# Maryland BBQ Bash August 12th and 13th



## txpgapro (Aug 11, 2005)

Get r done 101!  Good luck to ya'.


----------



## Greg Rempe (Aug 11, 2005)

Hopefully Glenn will be sporting his BBQ-4-U ringer T at the comp!! [-o<  [-o<  [-o<


----------



## Greg Rempe (Aug 11, 2005)

Next year would be better for me...new kid and all... :!:


----------



## Greg Rempe (Aug 11, 2005)

I am always willing to help my Cousin out!


----------



## Woodman1 (Aug 15, 2005)

Hey, did you guys try to call me on Saturday? If so, next time LEAVE A MESSAGE! I was up in Buffalo attending a Green Day concert and I saw the calls, but NO MESSAGE!


----------



## Captain Morgan (Aug 15, 2005)

####################

* **Problems to solve**:
1. According to the BBQ Bash thread, where was Woodman1 on Saturday?
2. Carry the BBQ Bash thread forward from its final line.
The rows that follow come from a different source than the BBQ Bash thread.

####################

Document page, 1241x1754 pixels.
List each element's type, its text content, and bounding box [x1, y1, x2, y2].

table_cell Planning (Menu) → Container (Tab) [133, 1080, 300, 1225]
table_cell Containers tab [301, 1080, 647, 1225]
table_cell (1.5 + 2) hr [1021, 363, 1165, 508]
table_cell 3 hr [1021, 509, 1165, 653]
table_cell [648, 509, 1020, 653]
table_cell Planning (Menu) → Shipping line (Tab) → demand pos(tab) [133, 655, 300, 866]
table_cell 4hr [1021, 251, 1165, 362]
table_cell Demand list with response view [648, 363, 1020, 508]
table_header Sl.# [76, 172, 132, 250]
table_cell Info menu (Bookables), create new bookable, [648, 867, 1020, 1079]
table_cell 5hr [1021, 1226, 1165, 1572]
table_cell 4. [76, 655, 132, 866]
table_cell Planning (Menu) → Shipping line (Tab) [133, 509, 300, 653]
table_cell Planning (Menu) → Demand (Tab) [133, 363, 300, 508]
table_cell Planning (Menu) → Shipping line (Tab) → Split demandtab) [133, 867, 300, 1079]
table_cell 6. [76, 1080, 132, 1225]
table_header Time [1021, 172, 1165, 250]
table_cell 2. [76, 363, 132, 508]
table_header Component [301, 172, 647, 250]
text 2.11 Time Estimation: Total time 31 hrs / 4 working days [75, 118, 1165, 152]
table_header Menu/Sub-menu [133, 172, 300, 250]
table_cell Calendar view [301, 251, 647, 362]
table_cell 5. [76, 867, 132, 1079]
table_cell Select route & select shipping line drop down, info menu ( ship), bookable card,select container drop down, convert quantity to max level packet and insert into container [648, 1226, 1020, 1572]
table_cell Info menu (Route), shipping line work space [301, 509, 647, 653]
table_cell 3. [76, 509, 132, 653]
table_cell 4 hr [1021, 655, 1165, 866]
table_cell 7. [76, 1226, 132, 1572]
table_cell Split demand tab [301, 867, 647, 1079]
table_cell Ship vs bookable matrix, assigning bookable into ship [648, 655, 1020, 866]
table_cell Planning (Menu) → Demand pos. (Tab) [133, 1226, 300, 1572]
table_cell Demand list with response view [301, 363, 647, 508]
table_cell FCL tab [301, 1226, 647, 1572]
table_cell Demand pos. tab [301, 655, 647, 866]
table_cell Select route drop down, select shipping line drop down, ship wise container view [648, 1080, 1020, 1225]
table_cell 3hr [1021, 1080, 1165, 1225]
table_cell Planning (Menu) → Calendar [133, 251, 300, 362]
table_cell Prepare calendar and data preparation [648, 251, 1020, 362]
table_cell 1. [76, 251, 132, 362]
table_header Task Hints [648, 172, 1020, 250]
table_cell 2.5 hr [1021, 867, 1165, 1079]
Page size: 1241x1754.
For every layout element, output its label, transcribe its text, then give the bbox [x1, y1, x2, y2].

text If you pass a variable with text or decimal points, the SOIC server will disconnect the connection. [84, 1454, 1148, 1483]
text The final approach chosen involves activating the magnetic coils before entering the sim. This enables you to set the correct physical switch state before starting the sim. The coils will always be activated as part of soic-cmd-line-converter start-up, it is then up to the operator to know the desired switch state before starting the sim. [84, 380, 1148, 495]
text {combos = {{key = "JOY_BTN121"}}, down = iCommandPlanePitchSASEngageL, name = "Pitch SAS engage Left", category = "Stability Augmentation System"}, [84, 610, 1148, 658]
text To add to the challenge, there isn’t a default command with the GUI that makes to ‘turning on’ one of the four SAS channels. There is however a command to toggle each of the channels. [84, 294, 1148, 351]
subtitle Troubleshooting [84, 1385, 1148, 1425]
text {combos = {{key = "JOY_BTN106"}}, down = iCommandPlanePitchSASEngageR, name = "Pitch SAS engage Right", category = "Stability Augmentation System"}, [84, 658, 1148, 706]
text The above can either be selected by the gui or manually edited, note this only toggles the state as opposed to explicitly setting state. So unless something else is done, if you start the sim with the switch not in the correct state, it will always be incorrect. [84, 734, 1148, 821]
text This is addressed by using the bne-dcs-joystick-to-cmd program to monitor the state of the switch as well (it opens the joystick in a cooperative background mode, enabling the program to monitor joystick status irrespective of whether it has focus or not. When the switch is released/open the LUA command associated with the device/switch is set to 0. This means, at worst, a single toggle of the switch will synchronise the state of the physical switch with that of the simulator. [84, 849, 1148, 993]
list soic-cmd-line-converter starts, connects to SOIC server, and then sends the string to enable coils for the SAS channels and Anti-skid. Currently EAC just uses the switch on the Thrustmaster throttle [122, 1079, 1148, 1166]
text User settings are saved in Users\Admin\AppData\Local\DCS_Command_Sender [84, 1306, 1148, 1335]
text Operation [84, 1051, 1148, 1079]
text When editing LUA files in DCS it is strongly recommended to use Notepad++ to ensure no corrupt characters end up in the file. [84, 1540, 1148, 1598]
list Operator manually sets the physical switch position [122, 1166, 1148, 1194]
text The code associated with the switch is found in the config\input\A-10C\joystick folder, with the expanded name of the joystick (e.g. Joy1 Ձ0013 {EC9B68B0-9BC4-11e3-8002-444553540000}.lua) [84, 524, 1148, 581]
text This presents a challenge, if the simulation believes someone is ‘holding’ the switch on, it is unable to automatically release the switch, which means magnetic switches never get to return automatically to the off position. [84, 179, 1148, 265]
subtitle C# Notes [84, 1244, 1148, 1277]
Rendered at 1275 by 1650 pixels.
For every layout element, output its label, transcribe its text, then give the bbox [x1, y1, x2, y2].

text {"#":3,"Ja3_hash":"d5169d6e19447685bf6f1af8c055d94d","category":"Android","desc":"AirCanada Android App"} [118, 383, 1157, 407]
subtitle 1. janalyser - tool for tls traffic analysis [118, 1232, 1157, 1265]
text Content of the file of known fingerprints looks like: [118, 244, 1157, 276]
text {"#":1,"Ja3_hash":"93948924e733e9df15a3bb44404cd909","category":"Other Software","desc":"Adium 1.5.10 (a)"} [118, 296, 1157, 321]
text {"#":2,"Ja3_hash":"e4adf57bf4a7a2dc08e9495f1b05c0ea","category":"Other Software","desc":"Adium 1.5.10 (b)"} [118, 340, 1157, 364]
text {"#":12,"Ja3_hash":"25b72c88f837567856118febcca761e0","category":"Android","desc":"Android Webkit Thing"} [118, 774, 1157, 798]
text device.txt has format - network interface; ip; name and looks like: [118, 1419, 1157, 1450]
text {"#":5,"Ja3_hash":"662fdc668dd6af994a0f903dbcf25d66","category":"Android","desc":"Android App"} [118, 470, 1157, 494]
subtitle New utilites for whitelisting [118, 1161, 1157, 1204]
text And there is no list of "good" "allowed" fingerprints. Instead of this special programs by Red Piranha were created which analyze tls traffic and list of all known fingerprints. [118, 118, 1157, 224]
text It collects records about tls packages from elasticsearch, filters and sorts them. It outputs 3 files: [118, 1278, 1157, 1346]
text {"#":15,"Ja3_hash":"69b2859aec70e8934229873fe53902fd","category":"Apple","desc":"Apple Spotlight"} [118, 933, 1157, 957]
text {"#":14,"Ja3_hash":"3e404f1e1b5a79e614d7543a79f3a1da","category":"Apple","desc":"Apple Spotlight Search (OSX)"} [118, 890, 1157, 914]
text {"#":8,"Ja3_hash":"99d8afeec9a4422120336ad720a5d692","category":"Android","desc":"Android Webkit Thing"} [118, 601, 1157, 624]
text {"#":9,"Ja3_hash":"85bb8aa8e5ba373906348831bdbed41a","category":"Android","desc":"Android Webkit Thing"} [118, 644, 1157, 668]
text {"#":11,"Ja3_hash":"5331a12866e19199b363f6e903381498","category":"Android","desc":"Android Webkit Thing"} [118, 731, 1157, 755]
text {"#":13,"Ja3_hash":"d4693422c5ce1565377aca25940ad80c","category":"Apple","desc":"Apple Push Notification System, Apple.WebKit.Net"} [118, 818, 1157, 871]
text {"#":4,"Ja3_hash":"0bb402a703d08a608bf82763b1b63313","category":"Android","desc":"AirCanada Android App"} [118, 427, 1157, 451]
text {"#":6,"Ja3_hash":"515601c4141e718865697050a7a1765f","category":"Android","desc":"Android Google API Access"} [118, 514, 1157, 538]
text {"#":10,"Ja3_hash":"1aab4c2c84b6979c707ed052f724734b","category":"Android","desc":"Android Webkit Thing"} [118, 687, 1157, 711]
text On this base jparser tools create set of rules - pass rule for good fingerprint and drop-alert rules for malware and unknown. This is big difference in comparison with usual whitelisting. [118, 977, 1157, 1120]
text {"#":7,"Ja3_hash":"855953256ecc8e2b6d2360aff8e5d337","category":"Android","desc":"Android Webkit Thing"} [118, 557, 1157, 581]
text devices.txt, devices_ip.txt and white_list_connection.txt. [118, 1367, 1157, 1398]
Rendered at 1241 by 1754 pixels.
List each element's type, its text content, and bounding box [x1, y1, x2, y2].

####################

* **Answers to each task**:
1. In Buffalo, attending a Green Day concert.

2.
Hey, I'd like to get in on this "saying bad things about Woodman" thing.


----------



## Woodman1 (Aug 15, 2005)

Oh, so, how did you guys do?


----------



## Captain Morgan (Aug 15, 2005)

wow, great job!


----------



## Greg Rempe (Aug 15, 2005)

Great job guys!!  You did us proud!


----------



## Woodman1 (Aug 15, 2005)

How'd they do?


----------



## txpgapro (Aug 16, 2005)

Great Job Guys!


----------



## Griff (Aug 16, 2005)

You guys rock!!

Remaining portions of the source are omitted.